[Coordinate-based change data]
══════════════════════════════
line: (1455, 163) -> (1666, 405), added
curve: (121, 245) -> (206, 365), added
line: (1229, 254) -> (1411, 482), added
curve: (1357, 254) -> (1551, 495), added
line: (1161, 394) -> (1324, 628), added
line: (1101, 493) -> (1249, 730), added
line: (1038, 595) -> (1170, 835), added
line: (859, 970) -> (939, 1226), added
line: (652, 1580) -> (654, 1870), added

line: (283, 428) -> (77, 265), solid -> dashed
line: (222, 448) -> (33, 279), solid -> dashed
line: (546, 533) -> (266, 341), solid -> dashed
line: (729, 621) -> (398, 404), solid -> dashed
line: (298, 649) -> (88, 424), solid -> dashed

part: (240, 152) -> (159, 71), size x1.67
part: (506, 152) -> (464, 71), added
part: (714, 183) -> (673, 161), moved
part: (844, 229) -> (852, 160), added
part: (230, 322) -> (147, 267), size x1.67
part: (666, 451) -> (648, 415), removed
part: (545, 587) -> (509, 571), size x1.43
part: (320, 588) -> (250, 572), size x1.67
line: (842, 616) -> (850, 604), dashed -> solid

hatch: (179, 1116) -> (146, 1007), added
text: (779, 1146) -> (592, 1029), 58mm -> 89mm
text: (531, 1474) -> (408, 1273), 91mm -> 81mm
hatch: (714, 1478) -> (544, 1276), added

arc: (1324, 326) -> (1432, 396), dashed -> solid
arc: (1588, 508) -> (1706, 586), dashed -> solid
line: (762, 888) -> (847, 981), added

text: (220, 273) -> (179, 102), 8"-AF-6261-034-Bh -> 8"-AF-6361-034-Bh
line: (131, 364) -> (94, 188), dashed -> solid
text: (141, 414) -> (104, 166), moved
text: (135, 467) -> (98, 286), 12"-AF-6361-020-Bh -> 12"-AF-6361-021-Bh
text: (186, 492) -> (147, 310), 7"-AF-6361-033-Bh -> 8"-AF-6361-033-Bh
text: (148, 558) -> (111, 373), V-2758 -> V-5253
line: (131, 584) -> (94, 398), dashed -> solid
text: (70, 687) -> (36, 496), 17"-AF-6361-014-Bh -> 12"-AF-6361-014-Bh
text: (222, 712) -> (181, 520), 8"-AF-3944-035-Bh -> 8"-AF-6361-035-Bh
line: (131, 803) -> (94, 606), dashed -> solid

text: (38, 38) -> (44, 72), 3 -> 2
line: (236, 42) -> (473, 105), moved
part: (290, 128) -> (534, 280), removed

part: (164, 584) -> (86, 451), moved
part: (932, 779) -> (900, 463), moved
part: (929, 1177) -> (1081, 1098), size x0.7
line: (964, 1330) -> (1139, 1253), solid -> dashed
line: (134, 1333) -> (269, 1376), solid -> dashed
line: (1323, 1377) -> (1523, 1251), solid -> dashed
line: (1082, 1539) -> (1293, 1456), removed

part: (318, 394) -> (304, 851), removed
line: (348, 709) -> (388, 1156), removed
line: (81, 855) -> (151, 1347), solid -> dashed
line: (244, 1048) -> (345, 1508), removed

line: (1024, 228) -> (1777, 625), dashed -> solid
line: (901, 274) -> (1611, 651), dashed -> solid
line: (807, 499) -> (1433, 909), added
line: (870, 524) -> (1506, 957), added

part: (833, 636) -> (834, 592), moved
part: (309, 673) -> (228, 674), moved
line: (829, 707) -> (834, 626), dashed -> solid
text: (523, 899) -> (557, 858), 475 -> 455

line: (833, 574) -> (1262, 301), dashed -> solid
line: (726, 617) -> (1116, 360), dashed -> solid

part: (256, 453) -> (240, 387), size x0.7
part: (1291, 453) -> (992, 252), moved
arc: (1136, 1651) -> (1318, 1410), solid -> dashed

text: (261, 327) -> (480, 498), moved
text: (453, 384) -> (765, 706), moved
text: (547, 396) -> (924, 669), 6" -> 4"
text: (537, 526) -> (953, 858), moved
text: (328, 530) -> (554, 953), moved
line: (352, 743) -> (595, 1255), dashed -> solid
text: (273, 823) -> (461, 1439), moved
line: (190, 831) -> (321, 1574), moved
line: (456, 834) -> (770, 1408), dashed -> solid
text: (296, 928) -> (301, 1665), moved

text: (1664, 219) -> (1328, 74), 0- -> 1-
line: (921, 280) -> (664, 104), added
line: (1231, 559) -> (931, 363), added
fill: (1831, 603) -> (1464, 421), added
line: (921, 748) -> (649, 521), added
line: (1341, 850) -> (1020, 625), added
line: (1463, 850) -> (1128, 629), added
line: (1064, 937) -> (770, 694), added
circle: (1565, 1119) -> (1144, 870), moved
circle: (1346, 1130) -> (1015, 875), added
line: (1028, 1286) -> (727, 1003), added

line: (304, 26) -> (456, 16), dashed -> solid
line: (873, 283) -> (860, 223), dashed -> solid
══════════════════════════════
What you have to do -
Could you write out every entry above exactly as it appears?

Task output -
line: (1455, 163) -> (1666, 405), added
curve: (121, 245) -> (206, 365), added
line: (1229, 254) -> (1411, 482), added
curve: (1357, 254) -> (1551, 495), added
line: (1161, 394) -> (1324, 628), added
line: (1101, 493) -> (1249, 730), added
line: (1038, 595) -> (1170, 835), added
line: (859, 970) -> (939, 1226), added
line: (652, 1580) -> (654, 1870), added

line: (283, 428) -> (77, 265), solid -> dashed
line: (222, 448) -> (33, 279), solid -> dashed
line: (546, 533) -> (266, 341), solid -> dashed
line: (729, 621) -> (398, 404), solid -> dashed
line: (298, 649) -> (88, 424), solid -> dashed

part: (240, 152) -> (159, 71), size x1.67
part: (506, 152) -> (464, 71), added
part: (714, 183) -> (673, 161), moved
part: (844, 229) -> (852, 160), added
part: (230, 322) -> (147, 267), size x1.67
part: (666, 451) -> (648, 415), removed
part: (545, 587) -> (509, 571), size x1.43
part: (320, 588) -> (250, 572), size x1.67
line: (842, 616) -> (850, 604), dashed -> solid

hatch: (179, 1116) -> (146, 1007), added
text: (779, 1146) -> (592, 1029), 58mm -> 89mm
text: (531, 1474) -> (408, 1273), 91mm -> 81mm
hatch: (714, 1478) -> (544, 1276), added

arc: (1324, 326) -> (1432, 396), dashed -> solid
arc: (1588, 508) -> (1706, 586), dashed -> solid
line: (762, 888) -> (847, 981), added

text: (220, 273) -> (179, 102), 8"-AF-6261-034-Bh -> 8"-AF-6361-034-Bh
line: (131, 364) -> (94, 188), dashed -> solid
text: (141, 414) -> (104, 166), moved
text: (135, 467) -> (98, 286), 12"-AF-6361-020-Bh -> 12"-AF-6361-021-Bh
text: (186, 492) -> (147, 310), 7"-AF-6361-033-Bh -> 8"-AF-6361-033-Bh
text: (148, 558) -> (111, 373), V-2758 -> V-5253
line: (131, 584) -> (94, 398), dashed -> solid
text: (70, 687) -> (36, 496), 17"-AF-6361-014-Bh -> 12"-AF-6361-014-Bh
text: (222, 712) -> (181, 520), 8"-AF-3944-035-Bh -> 8"-AF-6361-035-Bh
line: (131, 803) -> (94, 606), dashed -> solid

text: (38, 38) -> (44, 72), 3 -> 2
line: (236, 42) -> (473, 105), moved
part: (290, 128) -> (534, 280), removed

part: (164, 584) -> (86, 451), moved
part: (932, 779) -> (900, 463), moved
part: (929, 1177) -> (1081, 1098), size x0.7
line: (964, 1330) -> (1139, 1253), solid -> dashed
line: (134, 1333) -> (269, 1376), solid -> dashed
line: (1323, 1377) -> (1523, 1251), solid -> dashed
line: (1082, 1539) -> (1293, 1456), removed

part: (318, 394) -> (304, 851), removed
line: (348, 709) -> (388, 1156), removed
line: (81, 855) -> (151, 1347), solid -> dashed
line: (244, 1048) -> (345, 1508), removed

line: (1024, 228) -> (1777, 625), dashed -> solid
line: (901, 274) -> (1611, 651), dashed -> solid
line: (807, 499) -> (1433, 909), added
line: (870, 524) -> (1506, 957), added

part: (833, 636) -> (834, 592), moved
part: (309, 673) -> (228, 674), moved
line: (829, 707) -> (834, 626), dashed -> solid
text: (523, 899) -> (557, 858), 475 -> 455

line: (833, 574) -> (1262, 301), dashed -> solid
line: (726, 617) -> (1116, 360), dashed -> solid

part: (256, 453) -> (240, 387), size x0.7
part: (1291, 453) -> (992, 252), moved
arc: (1136, 1651) -> (1318, 1410), solid -> dashed

text: (261, 327) -> (480, 498), moved
text: (453, 384) -> (765, 706), moved
text: (547, 396) -> (924, 669), 6" -> 4"
text: (537, 526) -> (953, 858), moved
text: (328, 530) -> (554, 953), moved
line: (352, 743) -> (595, 1255), dashed -> solid
text: (273, 823) -> (461, 1439), moved
line: (190, 831) -> (321, 1574), moved
line: (456, 834) -> (770, 1408), dashed -> solid
text: (296, 928) -> (301, 1665), moved

text: (1664, 219) -> (1328, 74), 0- -> 1-
line: (921, 280) -> (664, 104), added
line: (1231, 559) -> (931, 363), added
fill: (1831, 603) -> (1464, 421), added
line: (921, 748) -> (649, 521), added
line: (1341, 850) -> (1020, 625), added
line: (1463, 850) -> (1128, 629), added
line: (1064, 937) -> (770, 694), added
circle: (1565, 1119) -> (1144, 870), moved
circle: (1346, 1130) -> (1015, 875), added
line: (1028, 1286) -> (727, 1003), added

line: (304, 26) -> (456, 16), dashed -> solid
line: (873, 283) -> (860, 223), dashed -> solid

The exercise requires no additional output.